● **Problem to solve**: Rewrite every item below, swapping "difference" for "gap" wherever it occurs and keeping everything else the same. Leave out the pictures.

Items from a data source:
────────────────────────────────────────

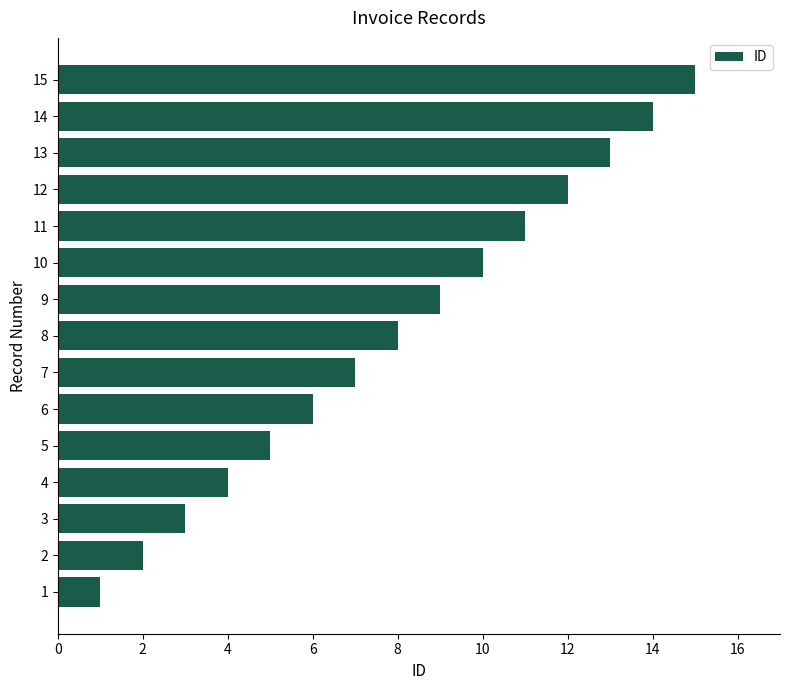

Are the bars horizontal?

Yes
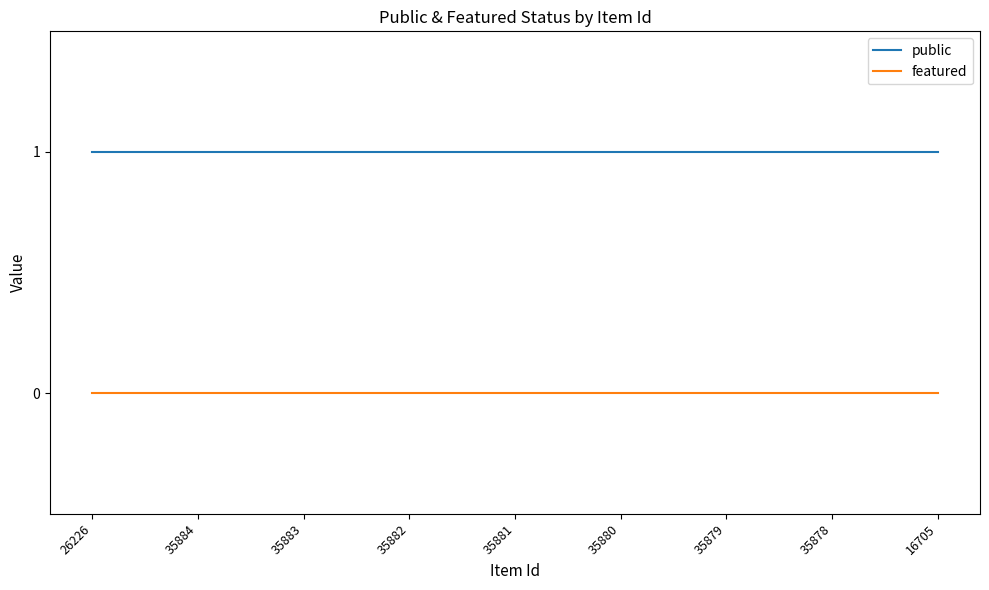

Reading left to right, list all the values displayed in this chart.

public: 26226=1	35884=1	35883=1	35882=1	35881=1	35880=1	35879=1	35878=1	16705=1
featured: 26226=0	35884=0	35883=0	35882=0	35881=0	35880=0	35879=0	35878=0	16705=0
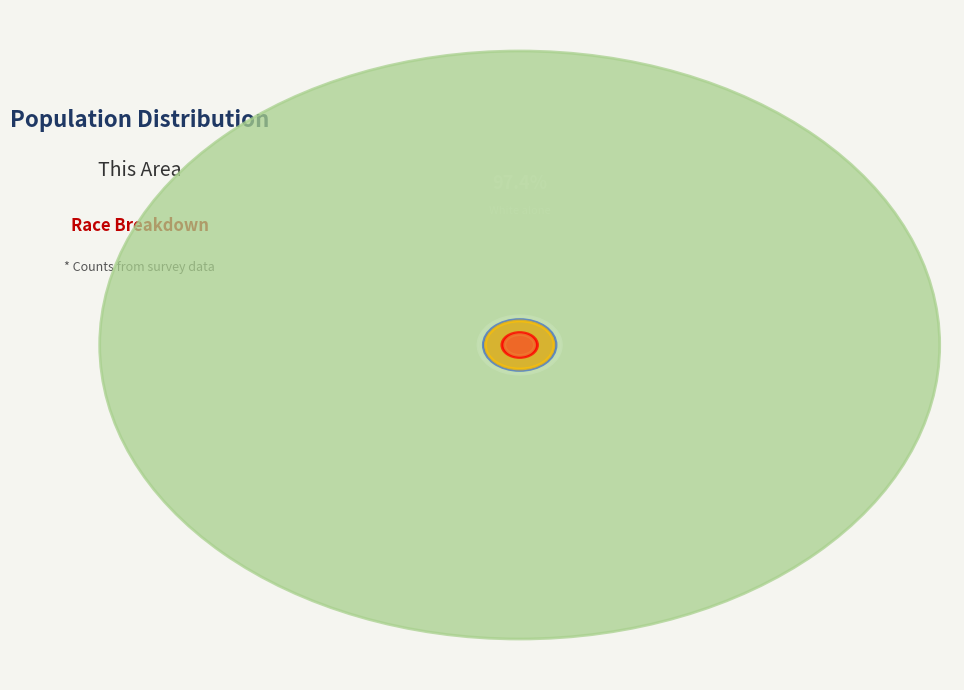

Combined, do White alone and Asian alone account for over 50%?

Yes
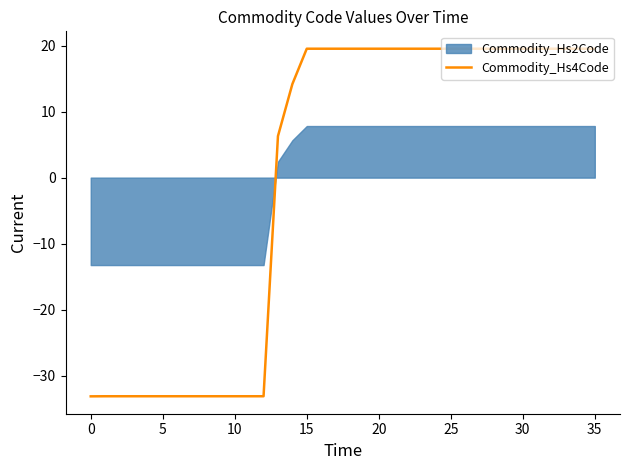

Count the number of values greater than 19.

21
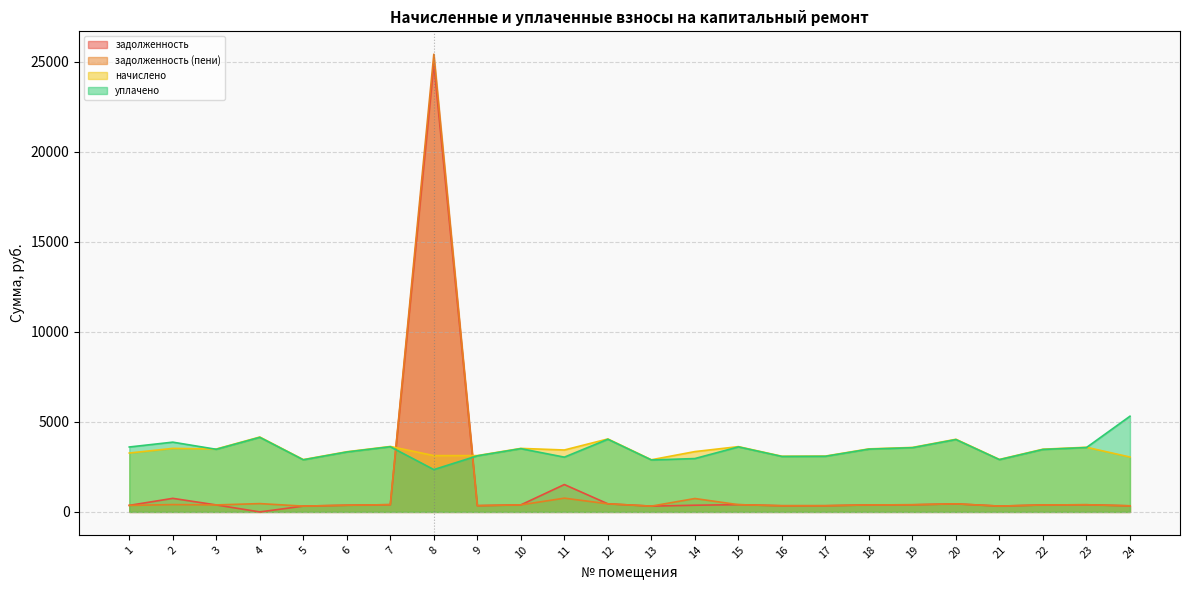

Where is задолженность nearest to the value 12431?

11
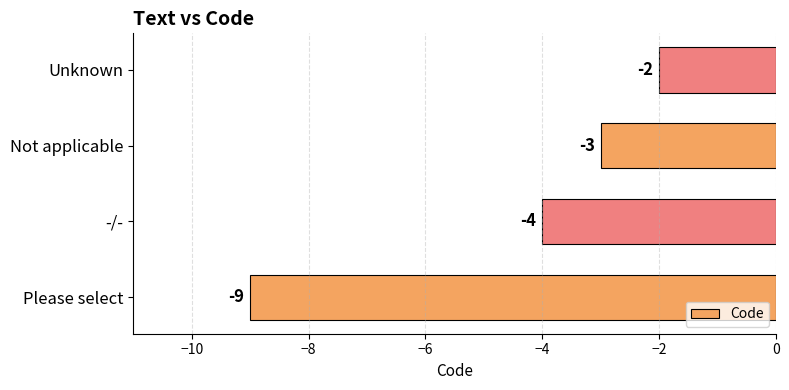

What is the difference between the second highest and second lowest values?

1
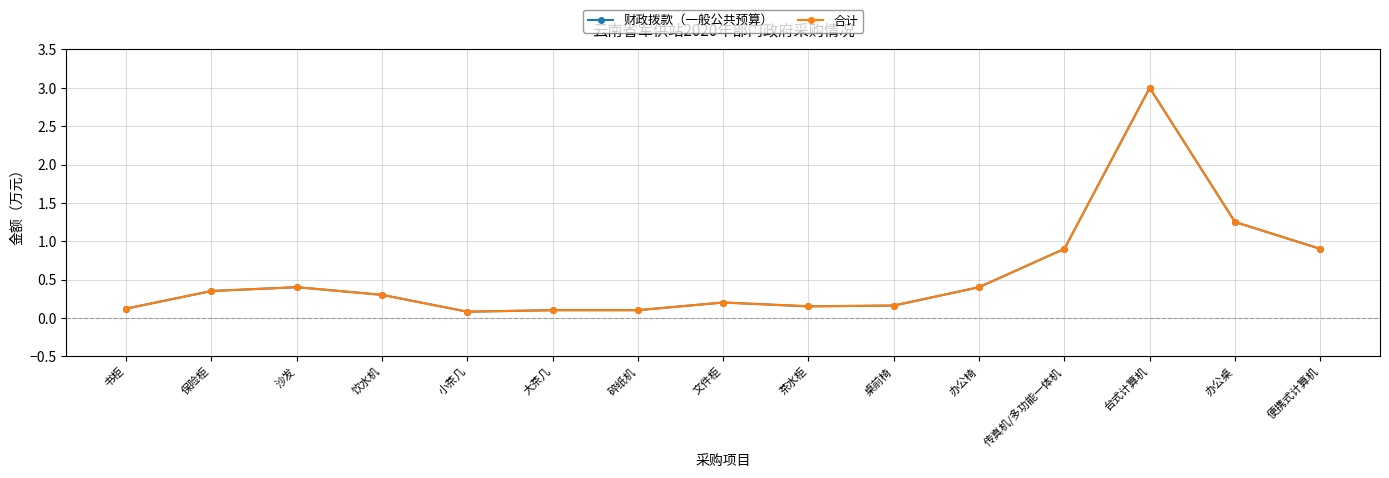

At which category does 财政拨款（一般公共预算） reach its first local valley?

小茶几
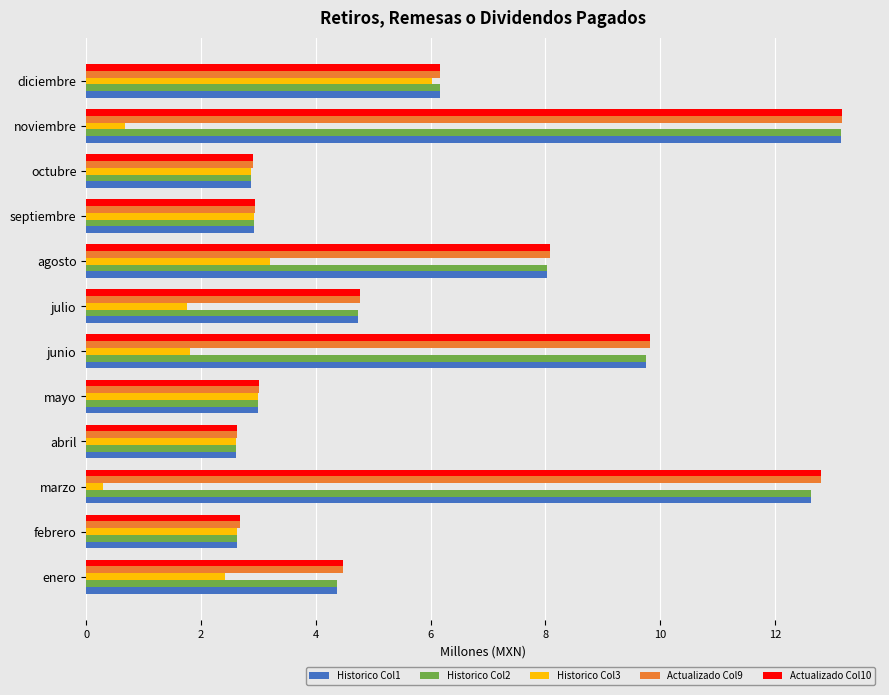

What is the sum of all Actualizado Col10 values?

73.4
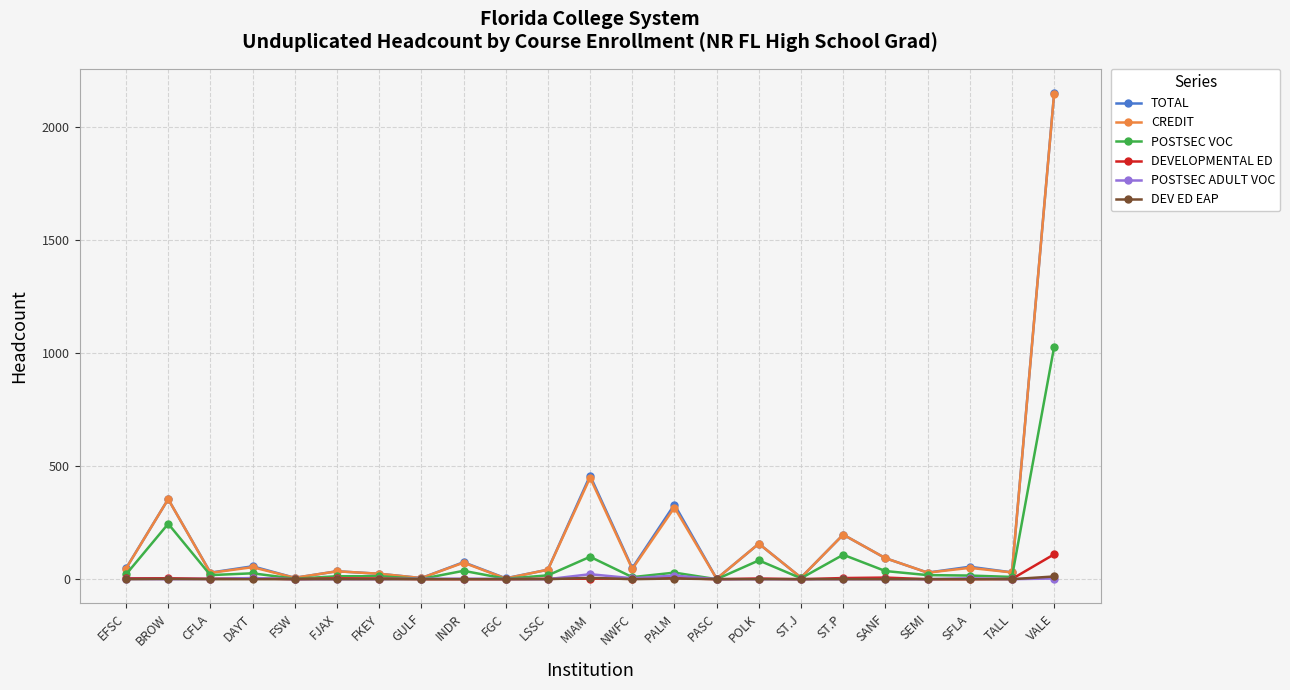

How many data points does each series have?

23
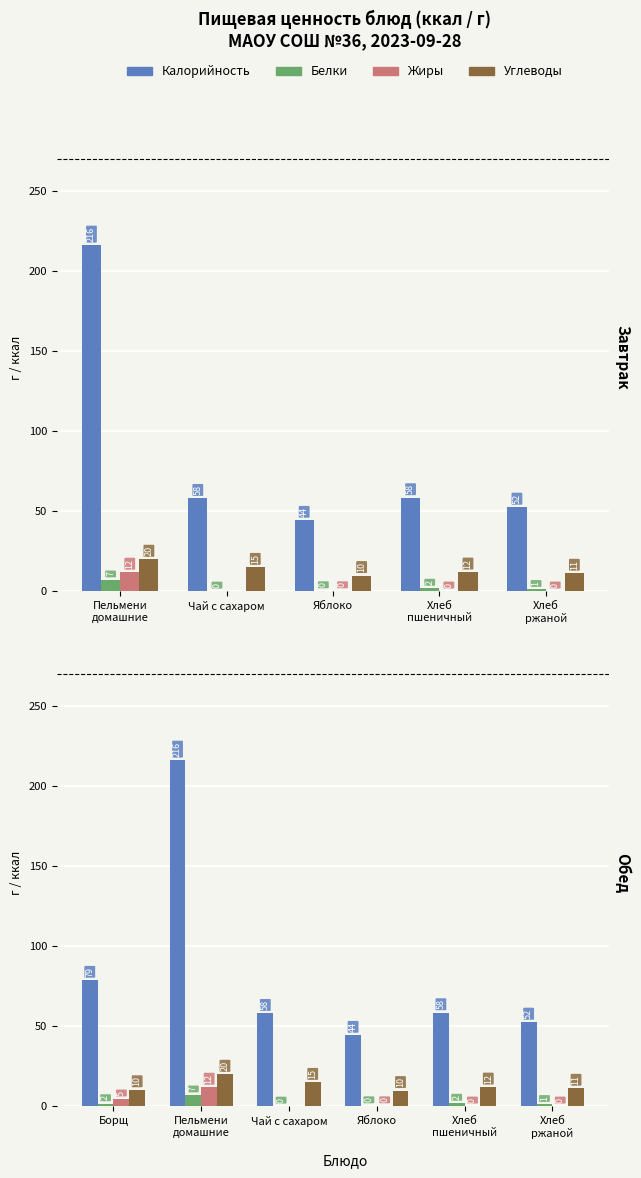

Which has a higher value, Чай с сахаром or Хлеб пшеничный?

Хлеб пшеничный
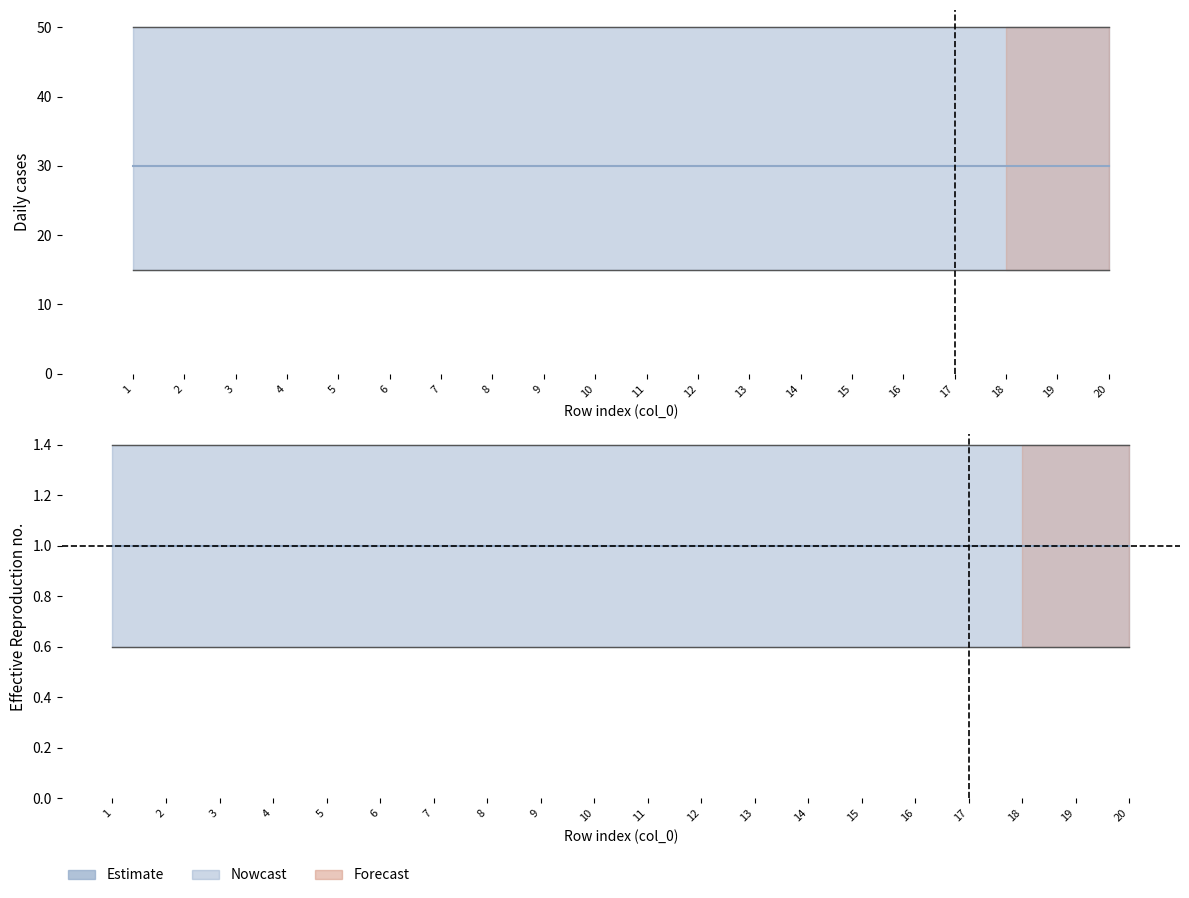

What is the difference between the highest and lowest values at 16?

50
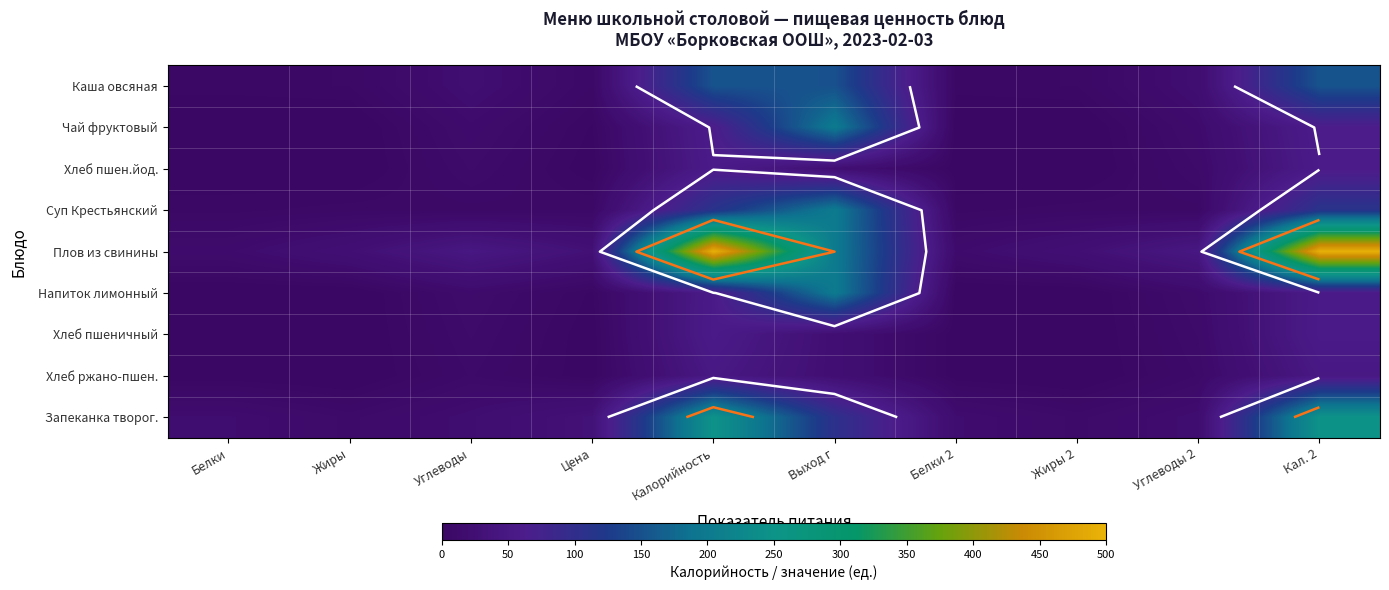

What is the greatest value displayed?

495.0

────────────────────────────────────────

● **Solution for this task**:
Are the bars horizontal?

Yes

Reading left to right, list all the values displayed in this chart.

public: 26226=1	35884=1	35883=1	35882=1	35881=1	35880=1	35879=1	35878=1	16705=1
featured: 26226=0	35884=0	35883=0	35882=0	35881=0	35880=0	35879=0	35878=0	16705=0

Combined, do White alone and Asian alone account for over 50%?

Yes

Count the number of values greater than 19.

21

Where is задолженность nearest to the value 12431?

11

What is the gap between the second highest and second lowest values?

1

At which category does 财政拨款（一般公共预算） reach its first local valley?

小茶几

What is the sum of all Actualizado Col10 values?

73.4

How many data points does each series have?

23

Which has a higher value, Чай с сахаром or Хлеб пшеничный?

Хлеб пшеничный

What is the gap between the highest and lowest values at 16?

50

What is the greatest value displayed?

495.0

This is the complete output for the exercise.